• **Try it**
Extract the lines of the listing below without changes, starting at its first line and ending at the line that contains "subsidiaries that range", including both of those lines.

Recorded data:
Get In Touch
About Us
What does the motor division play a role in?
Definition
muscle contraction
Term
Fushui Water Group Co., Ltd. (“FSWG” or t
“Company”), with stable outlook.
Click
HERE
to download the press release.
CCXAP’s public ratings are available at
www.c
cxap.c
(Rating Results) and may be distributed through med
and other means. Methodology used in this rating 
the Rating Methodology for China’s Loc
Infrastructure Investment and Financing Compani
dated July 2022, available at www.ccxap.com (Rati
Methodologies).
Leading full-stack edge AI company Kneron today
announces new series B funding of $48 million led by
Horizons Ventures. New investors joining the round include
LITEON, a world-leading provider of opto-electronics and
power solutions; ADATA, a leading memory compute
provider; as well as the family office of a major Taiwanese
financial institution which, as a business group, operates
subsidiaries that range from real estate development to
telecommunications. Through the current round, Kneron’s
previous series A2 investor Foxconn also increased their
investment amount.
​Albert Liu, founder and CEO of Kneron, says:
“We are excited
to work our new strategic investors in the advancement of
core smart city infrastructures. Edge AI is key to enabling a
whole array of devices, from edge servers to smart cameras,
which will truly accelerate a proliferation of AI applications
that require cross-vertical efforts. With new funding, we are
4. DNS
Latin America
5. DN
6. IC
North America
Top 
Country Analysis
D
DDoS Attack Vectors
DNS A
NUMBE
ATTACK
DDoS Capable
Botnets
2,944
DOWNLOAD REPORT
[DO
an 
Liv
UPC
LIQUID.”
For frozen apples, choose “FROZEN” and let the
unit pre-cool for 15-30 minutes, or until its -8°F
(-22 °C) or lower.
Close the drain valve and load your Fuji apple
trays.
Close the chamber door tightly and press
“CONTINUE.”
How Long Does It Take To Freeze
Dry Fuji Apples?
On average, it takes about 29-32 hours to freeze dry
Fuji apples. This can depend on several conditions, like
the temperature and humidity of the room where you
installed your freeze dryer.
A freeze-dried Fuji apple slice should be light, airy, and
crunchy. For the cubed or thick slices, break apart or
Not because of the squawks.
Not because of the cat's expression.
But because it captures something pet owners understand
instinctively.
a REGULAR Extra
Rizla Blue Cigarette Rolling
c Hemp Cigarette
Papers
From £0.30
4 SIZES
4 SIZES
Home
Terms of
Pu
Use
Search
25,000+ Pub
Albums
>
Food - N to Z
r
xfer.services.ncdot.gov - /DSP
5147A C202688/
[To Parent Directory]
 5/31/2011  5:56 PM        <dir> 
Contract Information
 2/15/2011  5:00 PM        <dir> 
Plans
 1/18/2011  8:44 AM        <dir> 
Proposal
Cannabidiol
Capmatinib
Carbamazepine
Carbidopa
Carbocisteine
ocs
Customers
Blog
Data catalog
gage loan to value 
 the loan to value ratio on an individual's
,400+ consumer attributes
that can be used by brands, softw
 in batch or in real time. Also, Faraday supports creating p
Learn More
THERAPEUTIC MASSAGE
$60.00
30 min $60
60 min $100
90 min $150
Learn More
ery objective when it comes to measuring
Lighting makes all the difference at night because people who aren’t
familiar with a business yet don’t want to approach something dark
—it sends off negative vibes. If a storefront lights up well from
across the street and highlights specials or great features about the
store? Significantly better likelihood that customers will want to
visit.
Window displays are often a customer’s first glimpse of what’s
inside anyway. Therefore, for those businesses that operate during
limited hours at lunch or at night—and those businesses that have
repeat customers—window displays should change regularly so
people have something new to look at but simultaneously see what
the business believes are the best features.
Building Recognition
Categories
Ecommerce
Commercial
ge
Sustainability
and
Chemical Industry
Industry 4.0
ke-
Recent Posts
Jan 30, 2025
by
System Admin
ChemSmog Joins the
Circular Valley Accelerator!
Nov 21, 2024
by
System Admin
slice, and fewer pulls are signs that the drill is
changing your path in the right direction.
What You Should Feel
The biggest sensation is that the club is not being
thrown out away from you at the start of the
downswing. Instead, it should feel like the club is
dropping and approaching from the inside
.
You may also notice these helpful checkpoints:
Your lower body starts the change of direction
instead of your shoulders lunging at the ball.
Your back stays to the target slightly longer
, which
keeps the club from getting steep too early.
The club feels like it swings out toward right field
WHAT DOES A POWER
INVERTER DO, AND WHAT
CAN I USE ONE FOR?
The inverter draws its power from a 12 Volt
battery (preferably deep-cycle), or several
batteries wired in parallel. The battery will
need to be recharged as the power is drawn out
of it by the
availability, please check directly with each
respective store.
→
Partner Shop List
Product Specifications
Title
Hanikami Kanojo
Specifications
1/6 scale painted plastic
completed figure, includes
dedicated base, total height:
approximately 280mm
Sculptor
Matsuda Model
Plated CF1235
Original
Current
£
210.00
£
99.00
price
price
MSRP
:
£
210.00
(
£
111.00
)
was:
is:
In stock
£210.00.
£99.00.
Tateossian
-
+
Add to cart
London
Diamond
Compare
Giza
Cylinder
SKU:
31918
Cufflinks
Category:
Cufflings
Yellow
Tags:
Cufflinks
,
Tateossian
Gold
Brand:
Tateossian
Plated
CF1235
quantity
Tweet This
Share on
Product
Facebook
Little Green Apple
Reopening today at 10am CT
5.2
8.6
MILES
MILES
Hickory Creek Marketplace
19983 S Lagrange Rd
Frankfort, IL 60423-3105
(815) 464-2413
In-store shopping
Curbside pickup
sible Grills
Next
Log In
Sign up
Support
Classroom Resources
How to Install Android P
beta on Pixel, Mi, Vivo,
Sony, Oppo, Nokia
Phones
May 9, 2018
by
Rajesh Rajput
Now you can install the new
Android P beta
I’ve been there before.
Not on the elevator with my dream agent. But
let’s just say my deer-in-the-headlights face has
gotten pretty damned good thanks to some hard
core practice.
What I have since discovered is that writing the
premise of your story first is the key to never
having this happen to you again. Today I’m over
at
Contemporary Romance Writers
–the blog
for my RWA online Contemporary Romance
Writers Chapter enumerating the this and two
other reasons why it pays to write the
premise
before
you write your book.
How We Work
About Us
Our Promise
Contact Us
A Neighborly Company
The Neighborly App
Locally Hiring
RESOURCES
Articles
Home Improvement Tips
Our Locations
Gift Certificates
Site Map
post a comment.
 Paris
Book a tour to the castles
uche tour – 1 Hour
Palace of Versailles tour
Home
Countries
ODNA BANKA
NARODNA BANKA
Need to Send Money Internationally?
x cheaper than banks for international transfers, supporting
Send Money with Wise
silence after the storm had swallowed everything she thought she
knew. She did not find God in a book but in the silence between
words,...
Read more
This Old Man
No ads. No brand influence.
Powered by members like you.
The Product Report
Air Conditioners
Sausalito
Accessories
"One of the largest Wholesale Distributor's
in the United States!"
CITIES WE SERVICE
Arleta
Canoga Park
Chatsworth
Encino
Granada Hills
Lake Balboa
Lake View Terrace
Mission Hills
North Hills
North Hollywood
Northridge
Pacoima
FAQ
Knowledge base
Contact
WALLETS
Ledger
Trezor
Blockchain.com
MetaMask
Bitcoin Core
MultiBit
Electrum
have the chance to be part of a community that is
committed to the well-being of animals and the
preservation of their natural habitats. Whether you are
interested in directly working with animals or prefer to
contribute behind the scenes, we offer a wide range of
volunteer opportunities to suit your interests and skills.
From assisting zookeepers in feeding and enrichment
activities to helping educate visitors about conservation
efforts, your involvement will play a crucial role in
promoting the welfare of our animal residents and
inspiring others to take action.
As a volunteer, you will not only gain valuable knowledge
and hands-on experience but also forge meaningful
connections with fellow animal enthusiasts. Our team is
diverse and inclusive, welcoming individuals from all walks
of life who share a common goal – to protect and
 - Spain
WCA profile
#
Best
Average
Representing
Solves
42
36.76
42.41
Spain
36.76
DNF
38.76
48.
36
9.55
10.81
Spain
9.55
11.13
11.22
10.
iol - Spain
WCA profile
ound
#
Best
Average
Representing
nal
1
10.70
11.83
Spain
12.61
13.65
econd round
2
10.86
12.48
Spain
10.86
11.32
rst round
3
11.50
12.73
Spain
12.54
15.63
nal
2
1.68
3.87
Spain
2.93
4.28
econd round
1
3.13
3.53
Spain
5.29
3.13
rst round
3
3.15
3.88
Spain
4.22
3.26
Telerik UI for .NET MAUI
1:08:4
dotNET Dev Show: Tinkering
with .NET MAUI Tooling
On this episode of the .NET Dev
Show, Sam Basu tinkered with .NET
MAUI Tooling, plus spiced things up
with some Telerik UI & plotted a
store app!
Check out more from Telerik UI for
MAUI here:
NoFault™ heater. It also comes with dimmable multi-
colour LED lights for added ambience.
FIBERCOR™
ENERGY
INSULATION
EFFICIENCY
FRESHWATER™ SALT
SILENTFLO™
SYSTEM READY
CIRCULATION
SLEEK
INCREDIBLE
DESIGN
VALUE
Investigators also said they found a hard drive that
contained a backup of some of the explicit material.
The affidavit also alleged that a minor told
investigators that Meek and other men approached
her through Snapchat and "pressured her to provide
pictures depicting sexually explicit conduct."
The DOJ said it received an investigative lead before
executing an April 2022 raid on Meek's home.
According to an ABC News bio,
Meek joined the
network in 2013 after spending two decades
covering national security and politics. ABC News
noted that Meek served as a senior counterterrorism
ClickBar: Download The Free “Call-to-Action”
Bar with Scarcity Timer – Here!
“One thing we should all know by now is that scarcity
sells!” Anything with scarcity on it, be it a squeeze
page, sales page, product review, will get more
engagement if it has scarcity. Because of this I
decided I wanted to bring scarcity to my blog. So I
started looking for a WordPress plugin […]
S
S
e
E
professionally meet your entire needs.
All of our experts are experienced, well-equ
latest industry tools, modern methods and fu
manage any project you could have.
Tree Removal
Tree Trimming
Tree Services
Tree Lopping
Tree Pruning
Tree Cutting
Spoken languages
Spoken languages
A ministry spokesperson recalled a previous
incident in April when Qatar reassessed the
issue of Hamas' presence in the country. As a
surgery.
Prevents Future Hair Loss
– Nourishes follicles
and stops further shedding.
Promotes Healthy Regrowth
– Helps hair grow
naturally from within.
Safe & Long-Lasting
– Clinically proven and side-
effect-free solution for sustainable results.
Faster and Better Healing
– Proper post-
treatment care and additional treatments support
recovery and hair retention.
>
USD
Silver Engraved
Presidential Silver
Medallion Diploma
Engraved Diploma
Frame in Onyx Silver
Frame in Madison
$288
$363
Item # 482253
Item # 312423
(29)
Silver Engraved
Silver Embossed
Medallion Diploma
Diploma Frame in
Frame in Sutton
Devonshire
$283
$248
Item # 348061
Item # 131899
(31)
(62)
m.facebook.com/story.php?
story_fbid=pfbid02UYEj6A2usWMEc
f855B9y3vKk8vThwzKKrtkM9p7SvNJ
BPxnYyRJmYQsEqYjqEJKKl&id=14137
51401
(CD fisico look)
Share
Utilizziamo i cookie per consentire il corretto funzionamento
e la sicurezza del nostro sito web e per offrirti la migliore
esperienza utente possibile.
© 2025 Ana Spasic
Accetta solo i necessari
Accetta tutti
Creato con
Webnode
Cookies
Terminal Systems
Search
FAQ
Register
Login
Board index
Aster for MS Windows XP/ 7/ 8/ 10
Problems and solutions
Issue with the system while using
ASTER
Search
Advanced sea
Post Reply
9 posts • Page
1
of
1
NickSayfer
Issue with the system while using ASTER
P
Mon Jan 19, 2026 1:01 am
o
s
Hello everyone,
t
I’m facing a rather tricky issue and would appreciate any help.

• **Reply**
Get In Touch
About Us
What does the motor division play a role in?
Definition
muscle contraction
Term
Fushui Water Group Co., Ltd. (“FSWG” or t
“Company”), with stable outlook.
Click
HERE
to download the press release.
CCXAP’s public ratings are available at
www.c
cxap.c
(Rating Results) and may be distributed through med
and other means. Methodology used in this rating 
the Rating Methodology for China’s Loc
Infrastructure Investment and Financing Compani
dated July 2022, available at www.ccxap.com (Rati
Methodologies).
Leading full-stack edge AI company Kneron today
announces new series B funding of $48 million led by
Horizons Ventures. New investors joining the round include
LITEON, a world-leading provider of opto-electronics and
power solutions; ADATA, a leading memory compute
provider; as well as the family office of a major Taiwanese
financial institution which, as a business group, operates
subsidiaries that range from real estate development to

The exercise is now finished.